### REQUIRED ACTION
Please reproduce the piece on the Julio C. Tello Site Museum word for word, everything from "Valuable reamins of" down to "Nación in Lima.".

== SELECTED EXCERPT ==

Julio C. Tello Site Museum


Located very near to Paracas Town (5 km), inside of Paracas National Reserve, it's small size, it possesses an interesting exhibition of the evolutionary process of the Paracas culture, textiles, ceramics and reproductions of their daily life.


Paracas magnificence and history are necessarily associated with the scientist Julio C. Tello, known as "The father of Peruvian archaeology", who discovered this set of cemeteries and necropolises from the Formative period connected to Paracas culture. It was doctor Tello, who between the years 1925 and 1930, identified and characterized this culture, famous for its beautiful polychrom mantles, which were given to know worldwide.

 

The Paracas were experts at mummifying their dead; in the mummies, you can see the peculiar practices of cranial deformation and cranial trepanation, or brain surgery. The Paracas also admired trophy heads, and warriors often attached the heads of defeated foes to their armor to instill fear into their opponents.

 

After the reserve was established in 1975, the museum was built to house artifacts and interpret the archeology and culture of the Paracas, as well as the rich natural life of the marine reserve.

 

Valuable reamins of Paracas Culture as ceramic pieces, textiles and funeral bales can also be appreciated in the Archaeological Museums of Peru, Larco Herrera, De la Nación in Lima.

 

Near the museum is the Paracas Necropolis (100 B.C.-A.D. 300), comprising the archaeological sites of Cabezas Largas and Cerro Colorado.

 

Paracas cemeteries

Paracasis known for the beauty of the natural scenery, the richness of its funeral ritual, the quality of its textiles, and its advanced knowledge of surgery dating back to 2.500 years ago. Almost 60% of the patients who underwent cranial trepanations are estimated to have survived the operation.

===
== ENTRIES SUPPLIED ==

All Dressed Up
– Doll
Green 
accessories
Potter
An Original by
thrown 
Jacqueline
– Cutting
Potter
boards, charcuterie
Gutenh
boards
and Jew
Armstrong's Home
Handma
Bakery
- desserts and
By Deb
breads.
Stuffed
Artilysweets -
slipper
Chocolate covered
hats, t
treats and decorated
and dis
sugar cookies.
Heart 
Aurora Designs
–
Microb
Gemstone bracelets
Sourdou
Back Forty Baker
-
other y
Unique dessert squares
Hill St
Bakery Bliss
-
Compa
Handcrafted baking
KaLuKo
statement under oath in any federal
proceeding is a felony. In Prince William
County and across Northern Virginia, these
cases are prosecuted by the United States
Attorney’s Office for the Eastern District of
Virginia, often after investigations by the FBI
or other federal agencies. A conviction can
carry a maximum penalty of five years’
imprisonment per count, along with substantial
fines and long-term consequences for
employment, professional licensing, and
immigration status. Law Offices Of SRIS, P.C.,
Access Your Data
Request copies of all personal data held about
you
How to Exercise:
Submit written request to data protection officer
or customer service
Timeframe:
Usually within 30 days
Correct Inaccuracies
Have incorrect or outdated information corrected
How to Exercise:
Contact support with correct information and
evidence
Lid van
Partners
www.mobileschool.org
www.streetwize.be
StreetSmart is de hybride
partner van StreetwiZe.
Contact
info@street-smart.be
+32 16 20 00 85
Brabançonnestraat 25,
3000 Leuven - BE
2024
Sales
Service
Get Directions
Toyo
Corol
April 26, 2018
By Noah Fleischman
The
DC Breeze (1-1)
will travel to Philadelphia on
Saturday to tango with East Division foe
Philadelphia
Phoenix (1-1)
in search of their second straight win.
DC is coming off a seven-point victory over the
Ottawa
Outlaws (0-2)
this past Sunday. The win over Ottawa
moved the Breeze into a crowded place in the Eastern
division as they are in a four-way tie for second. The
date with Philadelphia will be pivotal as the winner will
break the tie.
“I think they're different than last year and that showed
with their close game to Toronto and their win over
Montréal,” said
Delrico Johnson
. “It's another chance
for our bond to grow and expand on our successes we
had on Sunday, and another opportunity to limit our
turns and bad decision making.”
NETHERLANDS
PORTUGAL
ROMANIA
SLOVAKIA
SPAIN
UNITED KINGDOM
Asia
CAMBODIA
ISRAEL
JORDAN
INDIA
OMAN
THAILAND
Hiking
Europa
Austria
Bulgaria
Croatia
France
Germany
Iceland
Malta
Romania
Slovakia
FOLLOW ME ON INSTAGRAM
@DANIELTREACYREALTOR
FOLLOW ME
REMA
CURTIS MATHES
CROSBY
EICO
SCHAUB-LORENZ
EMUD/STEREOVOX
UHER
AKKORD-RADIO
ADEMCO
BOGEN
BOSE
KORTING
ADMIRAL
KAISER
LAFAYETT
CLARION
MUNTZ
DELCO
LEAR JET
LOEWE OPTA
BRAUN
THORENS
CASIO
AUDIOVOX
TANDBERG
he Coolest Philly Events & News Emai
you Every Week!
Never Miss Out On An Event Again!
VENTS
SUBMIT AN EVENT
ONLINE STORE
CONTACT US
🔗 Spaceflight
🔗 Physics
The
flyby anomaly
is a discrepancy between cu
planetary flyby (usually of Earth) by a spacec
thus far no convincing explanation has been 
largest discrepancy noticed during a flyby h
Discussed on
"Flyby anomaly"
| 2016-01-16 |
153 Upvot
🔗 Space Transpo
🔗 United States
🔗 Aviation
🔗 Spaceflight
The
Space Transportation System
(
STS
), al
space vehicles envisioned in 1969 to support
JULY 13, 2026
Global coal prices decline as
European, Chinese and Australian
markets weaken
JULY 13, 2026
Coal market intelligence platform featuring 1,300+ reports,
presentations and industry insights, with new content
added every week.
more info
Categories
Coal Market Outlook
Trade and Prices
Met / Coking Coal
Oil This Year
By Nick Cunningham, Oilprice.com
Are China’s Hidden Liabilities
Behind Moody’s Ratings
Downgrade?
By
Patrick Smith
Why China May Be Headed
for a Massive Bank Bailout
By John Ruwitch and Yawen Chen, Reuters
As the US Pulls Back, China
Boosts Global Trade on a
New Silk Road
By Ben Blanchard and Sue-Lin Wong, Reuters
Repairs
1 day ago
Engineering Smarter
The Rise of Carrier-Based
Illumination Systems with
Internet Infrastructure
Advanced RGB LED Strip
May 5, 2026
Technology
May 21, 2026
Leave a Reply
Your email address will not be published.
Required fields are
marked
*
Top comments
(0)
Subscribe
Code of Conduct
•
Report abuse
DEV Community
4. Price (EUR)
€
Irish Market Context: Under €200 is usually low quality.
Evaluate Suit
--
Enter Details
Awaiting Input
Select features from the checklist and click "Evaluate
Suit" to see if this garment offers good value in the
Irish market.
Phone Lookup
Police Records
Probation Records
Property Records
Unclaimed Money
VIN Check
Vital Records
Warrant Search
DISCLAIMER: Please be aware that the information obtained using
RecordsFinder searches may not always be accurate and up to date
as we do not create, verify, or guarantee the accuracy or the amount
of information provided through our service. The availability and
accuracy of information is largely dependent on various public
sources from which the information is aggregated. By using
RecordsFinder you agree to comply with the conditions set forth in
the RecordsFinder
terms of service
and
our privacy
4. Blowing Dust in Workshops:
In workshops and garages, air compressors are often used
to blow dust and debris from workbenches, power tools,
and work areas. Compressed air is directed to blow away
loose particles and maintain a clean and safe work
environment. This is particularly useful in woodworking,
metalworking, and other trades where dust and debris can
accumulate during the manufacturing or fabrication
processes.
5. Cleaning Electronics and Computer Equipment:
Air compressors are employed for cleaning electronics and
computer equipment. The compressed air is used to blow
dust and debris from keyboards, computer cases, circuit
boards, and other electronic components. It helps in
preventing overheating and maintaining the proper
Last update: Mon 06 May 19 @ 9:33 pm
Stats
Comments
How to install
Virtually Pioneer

===

### OUTPUT
Valuable reamins of Paracas Culture as ceramic pieces, textiles and funeral bales can also be appreciated in the Archaeological Museums of Peru, Larco Herrera, De la Nación in Lima.